Which Are Operating Expenses, Which Are Not?
Operating expenses are ongoing costs to maintain and keep a rental property investment in service. Typically they represent a huge financial chunk of what real estate investors must pay to own rental property and ultimately play a major role in the real estate investment decision.
It's crucial when creating a real estate analysis, therefore, that you understand which costs are classified as operating expenses, and which are not, because it's not uncommon for novices to be somewhat confused.
So for those of you who are new to real estate investing, here's a brief overview of the types of costs you want to include as an operating expense and those that you do not want to include.
DO INCLUDE expenses like these:
- Property taxes
- Property insurance
- Water and sewer
- Garbage collection
- Property management
- Maintenance and repairs
- Pool service
DO NOT INCLUDE:
- Debt service
- Investor income taxes
- Replacement reserves
- Capital improvements
1. INCLUDED: These are operating expenses because they are costs that affect the day-to-day operation of the investment and are considered necessary to keep the revenue stream flowing. Other examples would include costs for administrative and accounting, telephone, supplies, snow removal, janitorial service, pest control, advertising and so on.

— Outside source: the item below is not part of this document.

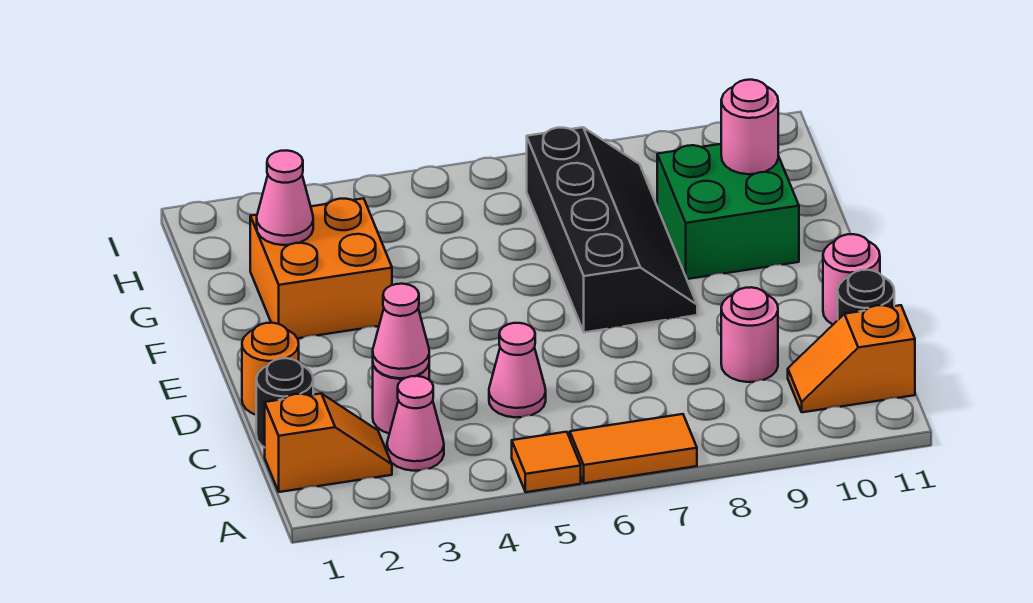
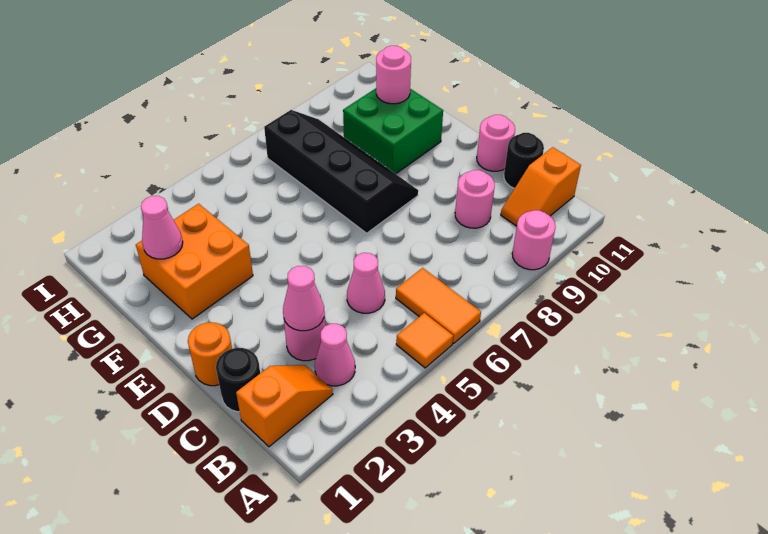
orange 1x2 tile [570,414,697,483] -> orange 1x2 tile turned to [396,268,481,343]
none -> pink 1x1 round brick [512,210,556,270]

2. NOT INCLUDED: These are not an operating expense because they are not directly related to the property's core operations. Missing a mortgage payment, for instance, will have not affect the property's ability to produce income.
Why It Matters
Operating expense is a key component in the calculation for the investor's cash flow, rates of return and profitability. Therefore when it's skewed with faulty data the ability to determine whether the investment is profitable is skewed.